__ACTIVITIES__:
1: Write out the part of the article on Oxford Borough's EMS funding below that falls between "Oxford Borough likely" and "on borough residents.", inclusive.
2: Summarize the article below on Oxford Borough's EMS funding in two sentences.
3: Turn the paragraph beginning "In the latter part of 2016" in the article below on Oxford Borough's EMS funding into a bulleted list that keeps its main facts.

Oxford Borough likely to reconsider EMS funding cuts
By Steven Hoffman
In the latter part of 2016, Oxford Borough Council decided to give less funding than was requested to the Union Fire Company No. 1 of Oxford and the ambulance division, and to eliminate all the annual funding—approximately $8,000—for Southern Chester County EMS, which provides advanced life support services for a coverage area that includes 18 municipalities throughout southern Chester County. The decision on the funding was part of the borough's efforts to control spending and approve a budget for 2017 that would not increase taxes on borough residents.
Now, after meetings with officials from the Fire Company No. 1 of Oxford, the ambulance division, and Southern Chester County EMS, Oxford Borough Council will likely revisit those funding decisions at the January 16 council meeting. It is expected that borough council will take action to restore funding to the Southern Chester County EMS.

__MATERIAL SUPPLIED__:
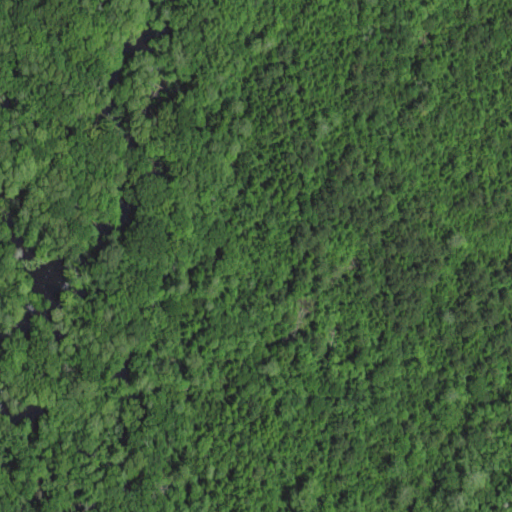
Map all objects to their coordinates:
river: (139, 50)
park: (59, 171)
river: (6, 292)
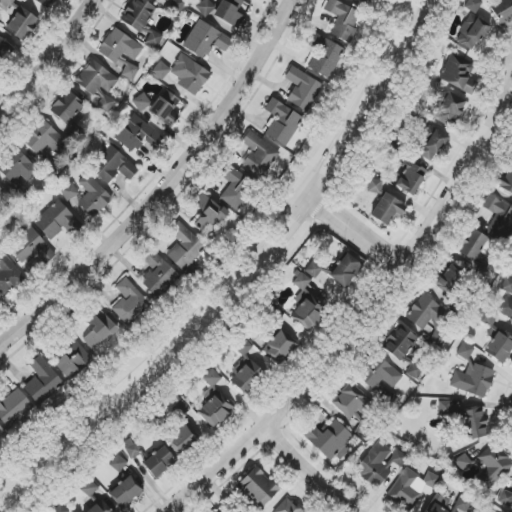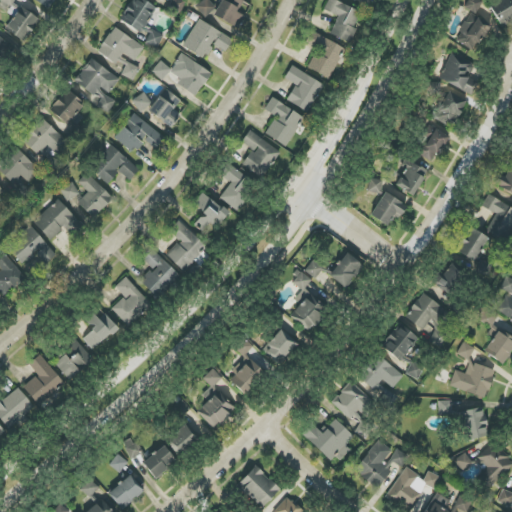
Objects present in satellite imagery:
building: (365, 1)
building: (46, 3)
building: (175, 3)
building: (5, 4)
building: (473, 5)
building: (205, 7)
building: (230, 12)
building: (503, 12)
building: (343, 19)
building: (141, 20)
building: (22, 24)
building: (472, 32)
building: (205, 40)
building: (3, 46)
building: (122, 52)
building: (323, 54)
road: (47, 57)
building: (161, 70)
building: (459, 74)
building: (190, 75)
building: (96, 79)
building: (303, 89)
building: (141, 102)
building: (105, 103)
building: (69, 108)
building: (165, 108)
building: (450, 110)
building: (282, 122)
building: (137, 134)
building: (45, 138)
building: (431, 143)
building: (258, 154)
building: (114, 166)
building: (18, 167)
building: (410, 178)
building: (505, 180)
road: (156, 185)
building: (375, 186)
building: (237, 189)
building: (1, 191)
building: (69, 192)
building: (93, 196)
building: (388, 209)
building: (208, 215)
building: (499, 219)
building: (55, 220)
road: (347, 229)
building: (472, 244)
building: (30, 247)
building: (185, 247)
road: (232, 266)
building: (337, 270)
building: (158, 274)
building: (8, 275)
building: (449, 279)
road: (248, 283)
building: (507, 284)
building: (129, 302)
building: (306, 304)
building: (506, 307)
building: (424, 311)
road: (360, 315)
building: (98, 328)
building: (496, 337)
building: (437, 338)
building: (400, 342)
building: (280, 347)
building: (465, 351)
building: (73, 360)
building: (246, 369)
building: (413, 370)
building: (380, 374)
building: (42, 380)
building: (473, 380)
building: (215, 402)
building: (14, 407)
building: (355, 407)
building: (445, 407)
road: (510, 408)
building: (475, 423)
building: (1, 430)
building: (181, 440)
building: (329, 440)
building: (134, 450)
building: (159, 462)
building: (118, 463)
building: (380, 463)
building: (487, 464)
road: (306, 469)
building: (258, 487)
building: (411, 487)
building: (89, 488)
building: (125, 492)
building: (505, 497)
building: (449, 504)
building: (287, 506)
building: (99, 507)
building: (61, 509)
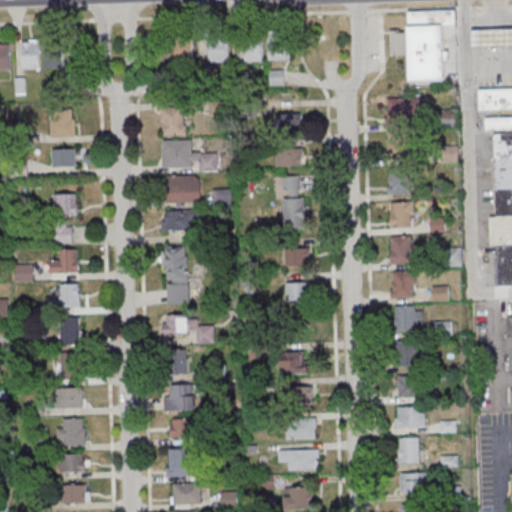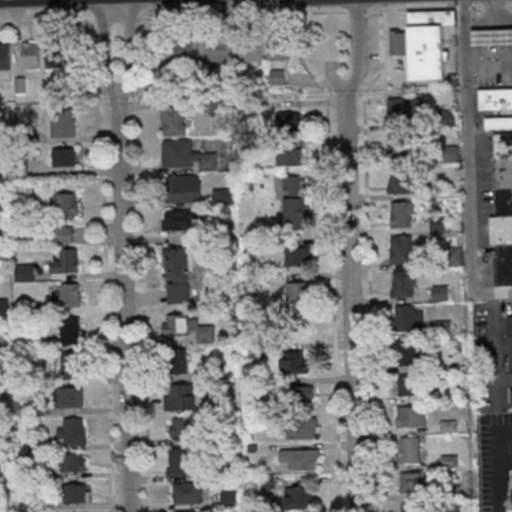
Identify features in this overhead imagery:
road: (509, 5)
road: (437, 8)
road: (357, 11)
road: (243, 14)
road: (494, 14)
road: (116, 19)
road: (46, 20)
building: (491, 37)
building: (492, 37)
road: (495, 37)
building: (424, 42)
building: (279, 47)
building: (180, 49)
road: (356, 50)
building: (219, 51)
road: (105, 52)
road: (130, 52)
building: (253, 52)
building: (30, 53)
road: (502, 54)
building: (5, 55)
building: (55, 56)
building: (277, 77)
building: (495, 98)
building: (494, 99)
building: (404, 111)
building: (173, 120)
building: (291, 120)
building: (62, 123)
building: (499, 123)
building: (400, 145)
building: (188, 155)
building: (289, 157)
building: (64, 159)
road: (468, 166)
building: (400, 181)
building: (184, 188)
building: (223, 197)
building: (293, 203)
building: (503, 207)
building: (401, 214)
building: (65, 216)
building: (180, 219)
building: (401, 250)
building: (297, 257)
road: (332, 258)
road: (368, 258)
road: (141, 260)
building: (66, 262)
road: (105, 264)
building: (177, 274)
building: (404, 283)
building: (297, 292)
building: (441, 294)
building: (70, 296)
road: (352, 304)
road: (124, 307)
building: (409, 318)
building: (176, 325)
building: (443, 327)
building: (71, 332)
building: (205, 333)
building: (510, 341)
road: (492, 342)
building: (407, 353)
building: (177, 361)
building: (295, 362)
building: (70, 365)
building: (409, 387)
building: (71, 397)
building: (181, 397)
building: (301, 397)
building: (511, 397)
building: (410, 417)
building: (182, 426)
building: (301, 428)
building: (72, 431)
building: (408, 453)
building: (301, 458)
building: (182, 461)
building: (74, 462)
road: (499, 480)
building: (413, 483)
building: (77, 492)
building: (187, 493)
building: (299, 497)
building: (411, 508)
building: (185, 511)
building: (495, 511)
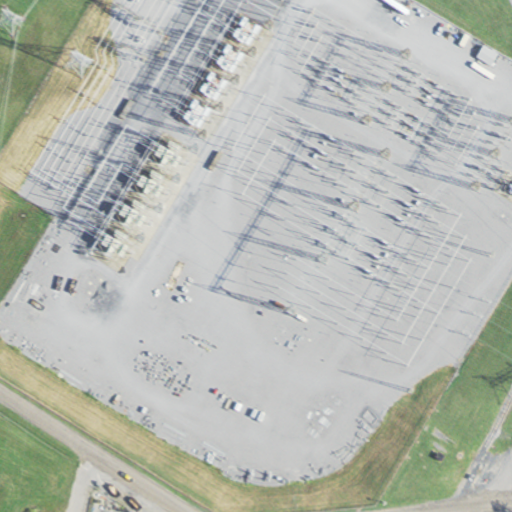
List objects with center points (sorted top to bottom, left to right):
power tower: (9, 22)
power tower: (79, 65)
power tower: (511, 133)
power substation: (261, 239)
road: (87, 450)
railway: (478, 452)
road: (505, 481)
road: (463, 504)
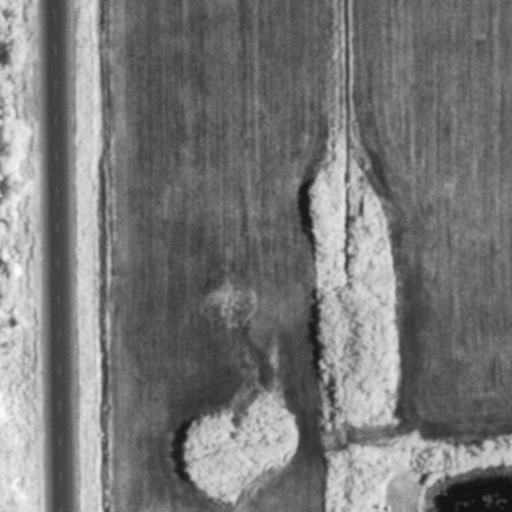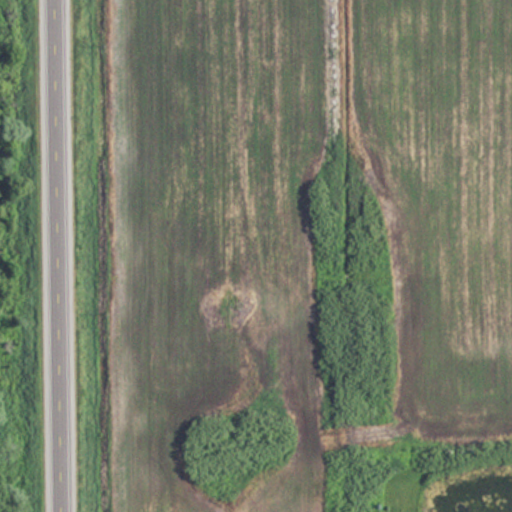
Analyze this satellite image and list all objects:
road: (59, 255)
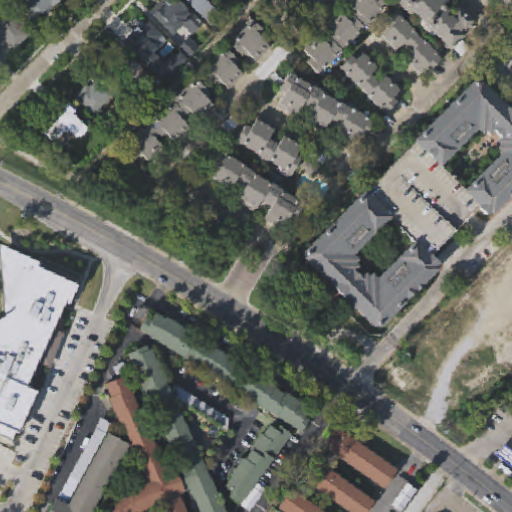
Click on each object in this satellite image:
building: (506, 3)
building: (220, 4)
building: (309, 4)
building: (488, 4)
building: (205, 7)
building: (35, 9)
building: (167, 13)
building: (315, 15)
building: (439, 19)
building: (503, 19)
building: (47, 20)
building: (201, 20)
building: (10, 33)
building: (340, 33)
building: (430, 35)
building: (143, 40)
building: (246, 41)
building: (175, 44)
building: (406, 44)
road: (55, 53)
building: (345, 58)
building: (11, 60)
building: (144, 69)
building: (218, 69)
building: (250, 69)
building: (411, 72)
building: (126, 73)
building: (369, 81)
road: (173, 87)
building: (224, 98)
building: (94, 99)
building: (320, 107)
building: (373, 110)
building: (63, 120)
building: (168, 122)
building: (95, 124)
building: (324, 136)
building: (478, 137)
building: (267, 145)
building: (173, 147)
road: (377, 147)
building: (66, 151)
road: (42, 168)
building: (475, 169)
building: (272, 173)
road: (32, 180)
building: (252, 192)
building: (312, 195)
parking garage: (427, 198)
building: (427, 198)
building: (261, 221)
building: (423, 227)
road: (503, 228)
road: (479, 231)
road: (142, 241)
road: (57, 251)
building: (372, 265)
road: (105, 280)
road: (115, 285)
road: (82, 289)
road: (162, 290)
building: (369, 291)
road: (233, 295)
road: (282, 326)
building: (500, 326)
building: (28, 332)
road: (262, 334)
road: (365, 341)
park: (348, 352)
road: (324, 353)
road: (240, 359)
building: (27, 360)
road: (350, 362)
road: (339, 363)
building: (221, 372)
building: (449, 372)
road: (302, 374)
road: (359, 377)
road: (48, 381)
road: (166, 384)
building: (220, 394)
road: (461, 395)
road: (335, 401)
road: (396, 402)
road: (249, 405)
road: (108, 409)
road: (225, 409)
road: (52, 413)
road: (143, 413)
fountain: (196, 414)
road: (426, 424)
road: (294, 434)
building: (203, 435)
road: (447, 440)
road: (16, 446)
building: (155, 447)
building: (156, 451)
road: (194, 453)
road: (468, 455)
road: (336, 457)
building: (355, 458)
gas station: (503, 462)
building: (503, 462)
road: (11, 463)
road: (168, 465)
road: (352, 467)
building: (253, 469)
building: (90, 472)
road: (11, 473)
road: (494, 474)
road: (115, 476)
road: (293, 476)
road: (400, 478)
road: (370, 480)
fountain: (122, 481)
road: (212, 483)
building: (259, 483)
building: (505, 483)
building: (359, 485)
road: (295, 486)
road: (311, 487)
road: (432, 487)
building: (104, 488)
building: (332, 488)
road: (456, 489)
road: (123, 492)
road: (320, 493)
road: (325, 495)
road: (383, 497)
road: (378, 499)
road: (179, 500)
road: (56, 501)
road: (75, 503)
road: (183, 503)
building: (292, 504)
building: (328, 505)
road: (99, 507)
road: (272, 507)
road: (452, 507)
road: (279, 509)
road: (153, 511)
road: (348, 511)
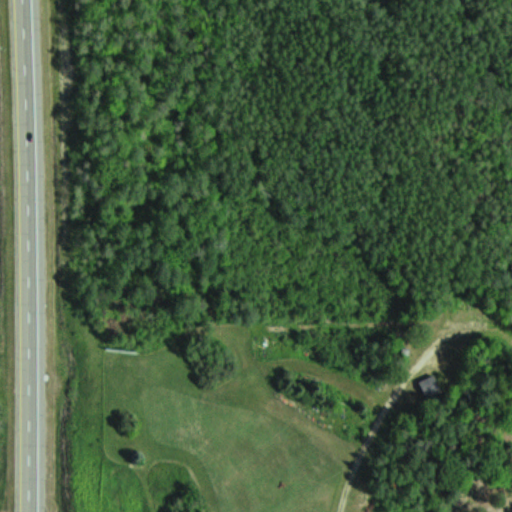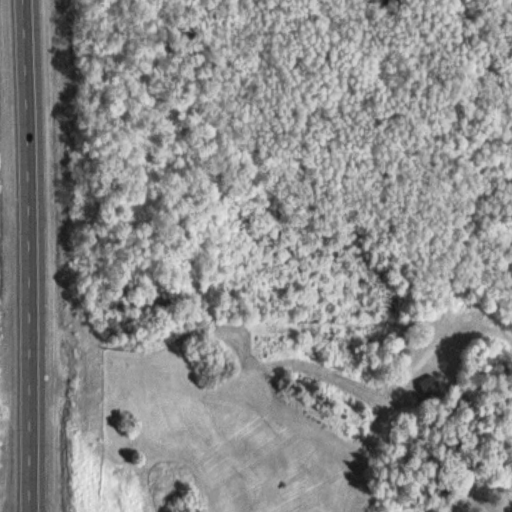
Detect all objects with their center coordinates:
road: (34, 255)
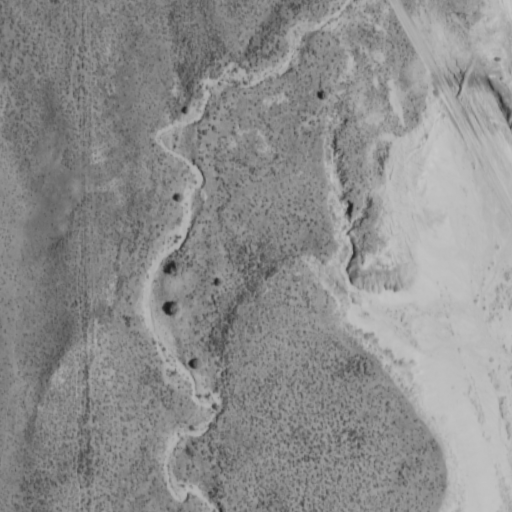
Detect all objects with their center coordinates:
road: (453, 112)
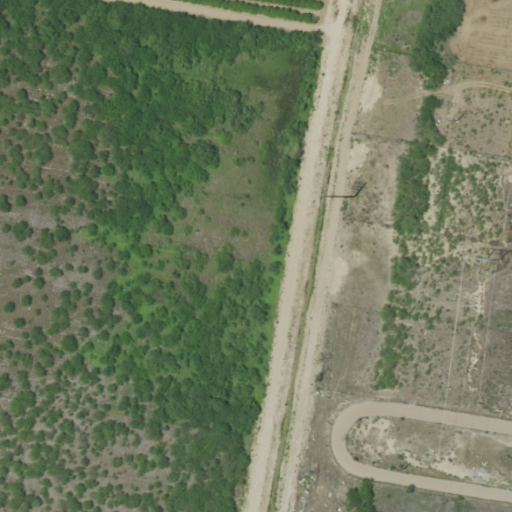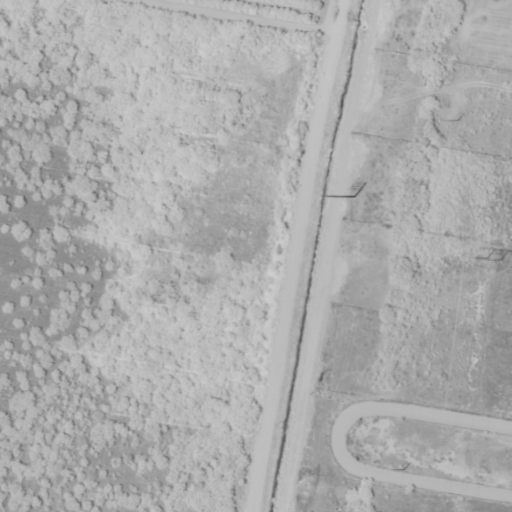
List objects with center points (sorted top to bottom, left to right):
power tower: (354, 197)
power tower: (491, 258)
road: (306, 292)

__NUMBERED RESPONSES__:
1:
Oxford Borough likely to reconsider EMS funding cuts
By Steven Hoffman
In the latter part of 2016, Oxford Borough Council decided to give less funding than was requested to the Union Fire Company No. 1 of Oxford and the ambulance division, and to eliminate all the annual funding—approximately $8,000—for Southern Chester County EMS, which provides advanced life support services for a coverage area that includes 18 municipalities throughout southern Chester County. The decision on the funding was part of the borough's efforts to control spending and approve a budget for 2017 that would not increase taxes on borough residents.

2: In late 2016, Oxford Borough Council gave the Union Fire Company No. 1 of Oxford and the ambulance division less funding than they requested and eliminated the roughly $8,000 in annual funding for Southern Chester County EMS, as part of an effort to pass a 2017 budget without a tax increase. After meetings with officials from those organizations, the council will likely revisit the decisions at its January 16 meeting and is expected to restore funding to Southern Chester County EMS.

3:
- In late 2016, Oxford Borough Council gave the Union Fire Company No. 1 of Oxford and the ambulance division less funding than they requested.
- It eliminated all annual funding, about $8,000, for Southern Chester County EMS.
- Southern Chester County EMS provides advanced life support services to a coverage area of 18 municipalities in southern Chester County.
- The cuts were part of the borough's effort to control spending and approve a 2017 budget without raising taxes on residents.